A formal Record of Decision, which will designate a site, will be published on Jan. 12.

Bert Brantley, a spokesman for the governor, repeated Perdue’s sentiments Saturday.

“The governor wanted to let people know our proposal was strong,” Brantley said. “There was nothing in it that didn’t match up or didn’t put us in consideration. But at the end of the day, they wanted it to be somewhere where it would be almost universally welcomed.”

Thrasher called the governor’s statement misleading.

“One of the reasons Athens was turned down,” he said, “is because the state failed to offer the kind of incentives that Kansas did.”

The Homeland Security Department’s choice also beat out competition from Mississippi, North Carolina and Texas.
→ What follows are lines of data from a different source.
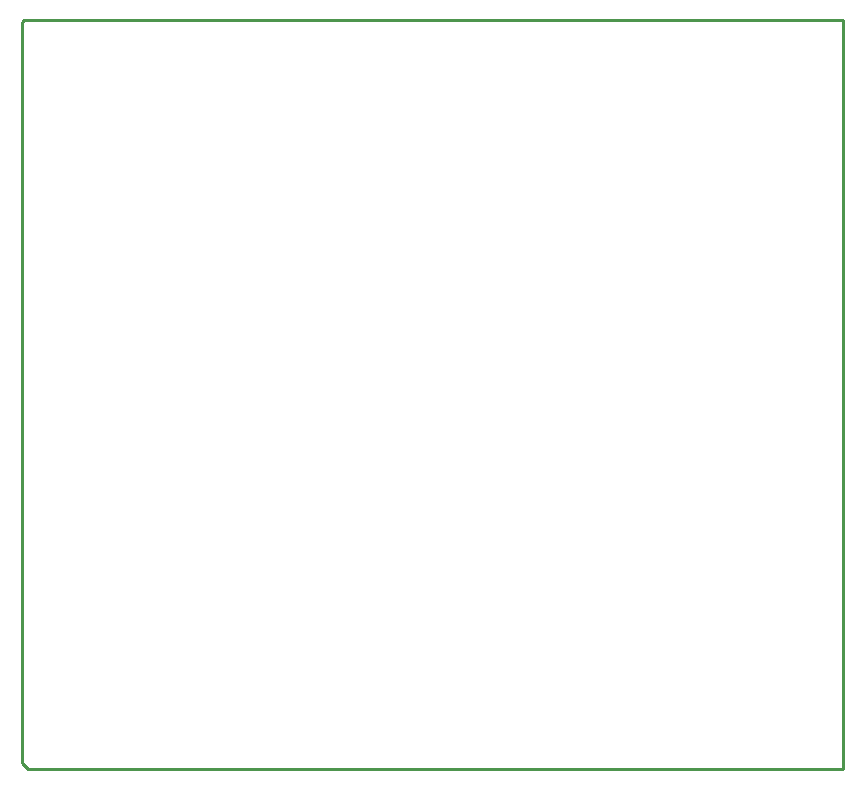
<source format=gko>
%FSLAX25Y25*%
%MOIN*%
G70*
G01*
G75*
G04 Layer_Color=16711935*
%ADD10C,0.02000*%
%ADD11C,0.01500*%
%ADD12O,0.09000X0.02000*%
%ADD13R,0.09000X0.02000*%
%ADD14O,0.08000X0.02500*%
%ADD15R,0.08000X0.02500*%
%ADD16C,0.01000*%
%ADD17C,0.05100*%
%ADD18R,0.05906X0.05906*%
%ADD19C,0.05906*%
%ADD20C,0.05512*%
%ADD21R,0.05906X0.05906*%
%ADD22C,0.06000*%
%ADD23C,0.00787*%
%ADD24O,0.09800X0.02800*%
%ADD25R,0.09800X0.02800*%
%ADD26O,0.08800X0.03300*%
%ADD27R,0.08800X0.03300*%
%ADD28C,0.05900*%
%ADD29R,0.06706X0.06706*%
%ADD30C,0.06706*%
%ADD31C,0.06312*%
%ADD32R,0.06706X0.06706*%
%ADD33C,0.06800*%
D16*
X403000Y475000D02*
Y482500D01*
X403500Y483000D01*
X676500D01*
Y233500D02*
Y483000D01*
X405000Y233500D02*
X676500D01*
X403000Y235500D02*
X405000Y233500D01*
X403000Y235500D02*
Y476500D01*
M02*

</source>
A draft of Homeland Security’s “Preferred Alternative Selection Memorandum,” obtained by the Associated Press earlier this week, stated the Kansas site was chosen based on its proximity to existing biohazard research, strong community acceptance and a generous package of incentives offered by the state. Those incentives, matched by Texas and Mississippi interests, totaled $100 million. Georgia offered $25 million in incentives.

Thrasher and Prescott said that while the governor’s statement blamed a “small activist minority,” their group represented the sentiment of a large portion of the Athens area community, probably a good majority. While political and University of Georgia leaders as well as financially interested backers spoke out for NBAF, they said, few if any, ordinary citizens did. However, hundreds wrote letters to DHS objecting to NBAF, and copies are with the final Environmental Impact Statement published Friday.

“We’re happy and proud that NBAF is not coming here,” Thrasher said. “And we’re glad we had some effect on the decision, but I don’t think the governor can avoid his failure from a standpoint of those who were in favor of NBAF.”

Prescott agreed.

“I don’t think [the governor] wants people to believe that one of the reasons that Georgia lost was because he didn’t pony up enough money.